- Data to examine
▼▼▼
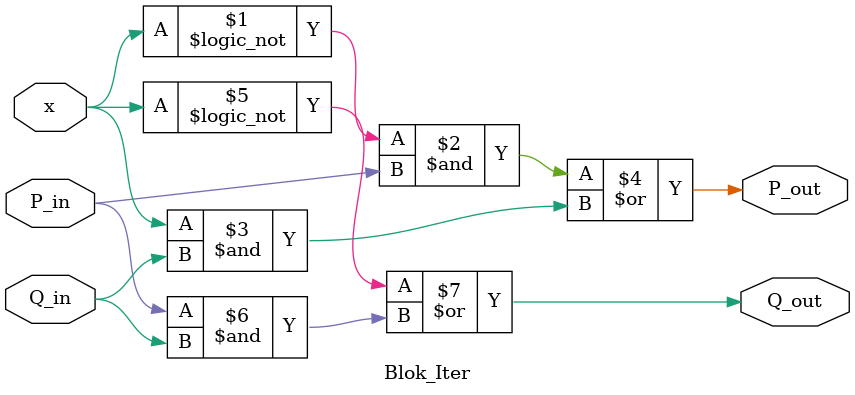
<source format=v>
`timescale 1ns / 1ps
module Blok_Iter(
    input x,
    input P_in,
    input Q_in,
    output P_out,
    output Q_out
    );
assign P_out = (!x & P_in) | (x & Q_in);
assign Q_out =  !x | (P_in & Q_in);

endmodule

</source>
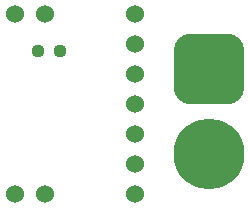
<source format=gbr>
%TF.GenerationSoftware,KiCad,Pcbnew,8.0.9-8.0.9-0~ubuntu22.04.1*%
%TF.CreationDate,2025-08-20T20:13:53+09:00*%
%TF.ProjectId,PD-Trigger,50442d54-7269-4676-9765-722e6b696361,rev?*%
%TF.SameCoordinates,Original*%
%TF.FileFunction,Soldermask,Bot*%
%TF.FilePolarity,Negative*%
%FSLAX46Y46*%
G04 Gerber Fmt 4.6, Leading zero omitted, Abs format (unit mm)*
G04 Created by KiCad (PCBNEW 8.0.9-8.0.9-0~ubuntu22.04.1) date 2025-08-20 20:13:53*
%MOMM*%
%LPD*%
G01*
G04 APERTURE LIST*
G04 Aperture macros list*
%AMRoundRect*
0 Rectangle with rounded corners*
0 $1 Rounding radius*
0 $2 $3 $4 $5 $6 $7 $8 $9 X,Y pos of 4 corners*
0 Add a 4 corners polygon primitive as box body*
4,1,4,$2,$3,$4,$5,$6,$7,$8,$9,$2,$3,0*
0 Add four circle primitives for the rounded corners*
1,1,$1+$1,$2,$3*
1,1,$1+$1,$4,$5*
1,1,$1+$1,$6,$7*
1,1,$1+$1,$8,$9*
0 Add four rect primitives between the rounded corners*
20,1,$1+$1,$2,$3,$4,$5,0*
20,1,$1+$1,$4,$5,$6,$7,0*
20,1,$1+$1,$6,$7,$8,$9,0*
20,1,$1+$1,$8,$9,$2,$3,0*%
G04 Aperture macros list end*
%ADD10C,1.524000*%
%ADD11RoundRect,1.500000X-1.500000X1.500000X-1.500000X-1.500000X1.500000X-1.500000X1.500000X1.500000X0*%
%ADD12C,6.000000*%
%ADD13RoundRect,0.237500X0.250000X0.237500X-0.250000X0.237500X-0.250000X-0.237500X0.250000X-0.237500X0*%
G04 APERTURE END LIST*
D10*
%TO.C,J1*%
X53951200Y-52681200D03*
X53951200Y-50141200D03*
X53951200Y-47601200D03*
X53951200Y-45061200D03*
X53951200Y-42521200D03*
X53951200Y-39981200D03*
X53951200Y-37441200D03*
X46331200Y-52681200D03*
X43791200Y-52681200D03*
X46331200Y-37441200D03*
X43791200Y-37441200D03*
%TD*%
D11*
%TO.C,J2*%
X60198000Y-42076000D03*
D12*
X60198000Y-49276000D03*
%TD*%
D13*
%TO.C,R_conf*%
X47599600Y-40589200D03*
X45774600Y-40589200D03*
%TD*%
M02*

</source>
▲▲▲
- To-do item
Line by line, return the listing above exactly, leaving out its pictures.

- Exercise answer
<source format=v>
`timescale 1ns / 1ps
module Blok_Iter(
    input x,
    input P_in,
    input Q_in,
    output P_out,
    output Q_out
    );
assign P_out = (!x & P_in) | (x & Q_in);
assign Q_out =  !x | (P_in & Q_in);

endmodule

</source>
<source format=gbr>
%TF.GenerationSoftware,KiCad,Pcbnew,8.0.9-8.0.9-0~ubuntu22.04.1*%
%TF.CreationDate,2025-08-20T20:13:53+09:00*%
%TF.ProjectId,PD-Trigger,50442d54-7269-4676-9765-722e6b696361,rev?*%
%TF.SameCoordinates,Original*%
%TF.FileFunction,Soldermask,Bot*%
%TF.FilePolarity,Negative*%
%FSLAX46Y46*%
G04 Gerber Fmt 4.6, Leading zero omitted, Abs format (unit mm)*
G04 Created by KiCad (PCBNEW 8.0.9-8.0.9-0~ubuntu22.04.1) date 2025-08-20 20:13:53*
%MOMM*%
%LPD*%
G01*
G04 APERTURE LIST*
G04 Aperture macros list*
%AMRoundRect*
0 Rectangle with rounded corners*
0 $1 Rounding radius*
0 $2 $3 $4 $5 $6 $7 $8 $9 X,Y pos of 4 corners*
0 Add a 4 corners polygon primitive as box body*
4,1,4,$2,$3,$4,$5,$6,$7,$8,$9,$2,$3,0*
0 Add four circle primitives for the rounded corners*
1,1,$1+$1,$2,$3*
1,1,$1+$1,$4,$5*
1,1,$1+$1,$6,$7*
1,1,$1+$1,$8,$9*
0 Add four rect primitives between the rounded corners*
20,1,$1+$1,$2,$3,$4,$5,0*
20,1,$1+$1,$4,$5,$6,$7,0*
20,1,$1+$1,$6,$7,$8,$9,0*
20,1,$1+$1,$8,$9,$2,$3,0*%
G04 Aperture macros list end*
%ADD10C,1.524000*%
%ADD11RoundRect,1.500000X-1.500000X1.500000X-1.500000X-1.500000X1.500000X-1.500000X1.500000X1.500000X0*%
%ADD12C,6.000000*%
%ADD13RoundRect,0.237500X0.250000X0.237500X-0.250000X0.237500X-0.250000X-0.237500X0.250000X-0.237500X0*%
G04 APERTURE END LIST*
D10*
%TO.C,J1*%
X53951200Y-52681200D03*
X53951200Y-50141200D03*
X53951200Y-47601200D03*
X53951200Y-45061200D03*
X53951200Y-42521200D03*
X53951200Y-39981200D03*
X53951200Y-37441200D03*
X46331200Y-52681200D03*
X43791200Y-52681200D03*
X46331200Y-37441200D03*
X43791200Y-37441200D03*
%TD*%
D11*
%TO.C,J2*%
X60198000Y-42076000D03*
D12*
X60198000Y-49276000D03*
%TD*%
D13*
%TO.C,R_conf*%
X47599600Y-40589200D03*
X45774600Y-40589200D03*
%TD*%
M02*

</source>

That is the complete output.